The washington Times:

On a recent business trip to Albania, I was invited to visit the new camp of the People’s Mojahedin Organization of Iran, or the Mojahedin-e Khalq (MEK), still being built about 45 minutes outside of Tirana, on the way to the Albanian coast. I accepted the invitation, although I must admit, I had no idea what to expect upon reaching the sprawling facility which is the new home for approximately 3,200 of the Iranian resistance movement’s personnel, after being forced out of Iraq by violence from the Iranian-backed government.

I want to write more about the group and its agenda in the near future, but today I just want to explore what I found at ‘Ashraf 3’, which is the name the MEK has given the new camp, after the first Ashraf on the Iraqi border, where the group launched raids into Iran almost two decades ago.

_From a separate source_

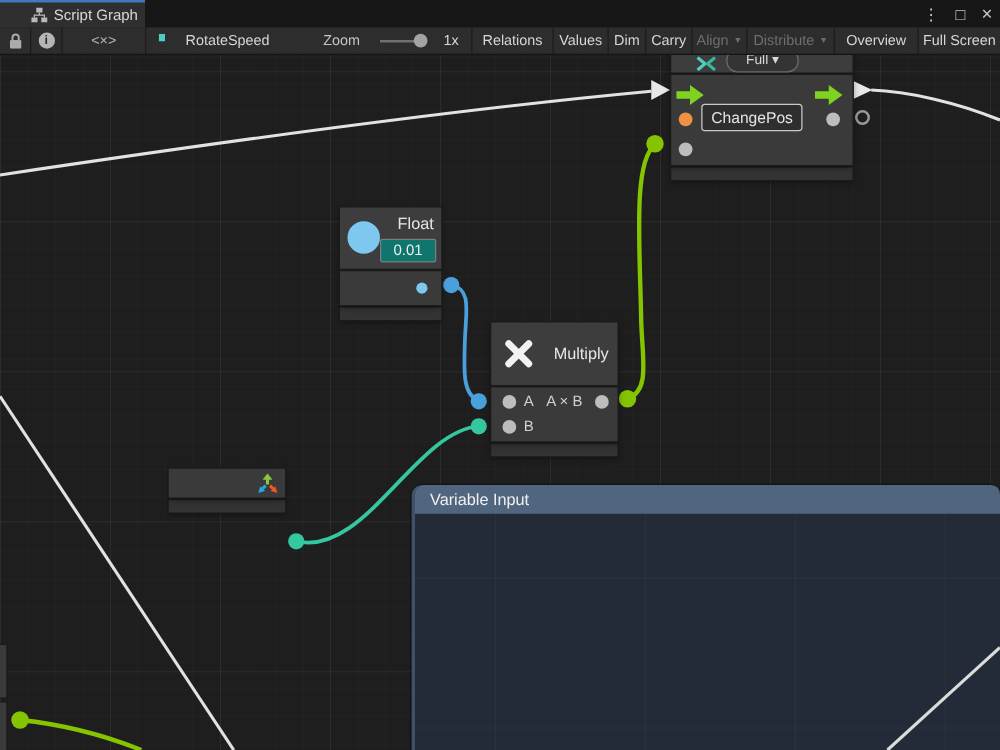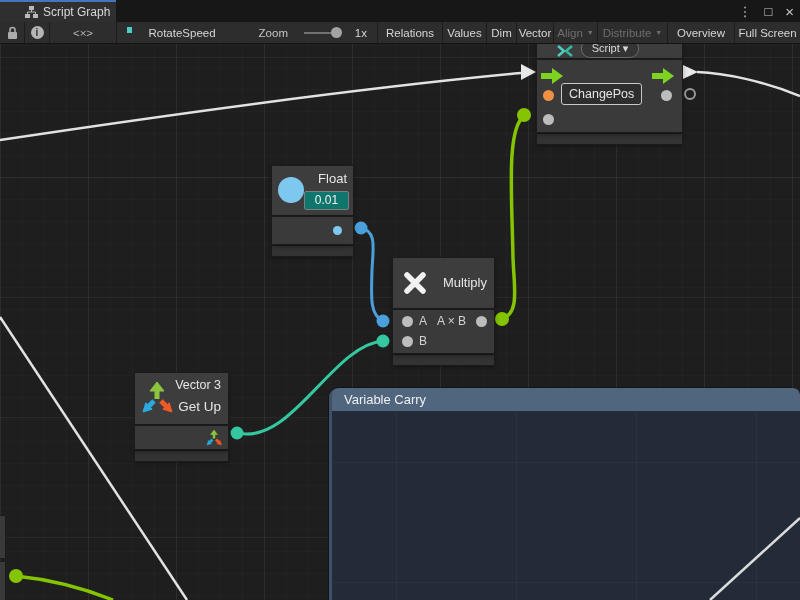"Vector" div.seg { text: Vector -> Carry }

With the Trump administration pulling out of the so-called Iran deal, the MEK has been given new hope in its push for regime change in the Islamic Republic of Iran. With the new sanctions biting, in combination with the consequences of the corrupt regime’s incompetent management, civil unrest is rampant across the country. The MEK sees a real chance to force regime change from inside Iran, without needing the use of expensive and already overextended American military force.

 

With the eventual fall of the mullahs, the MEK wants to finally install a democracy. It was against this backdrop that I visited Ashraf 3 in Albania.

The camp has been quite controversial, primarily due to the regime’s view of the MEK as an existential threat.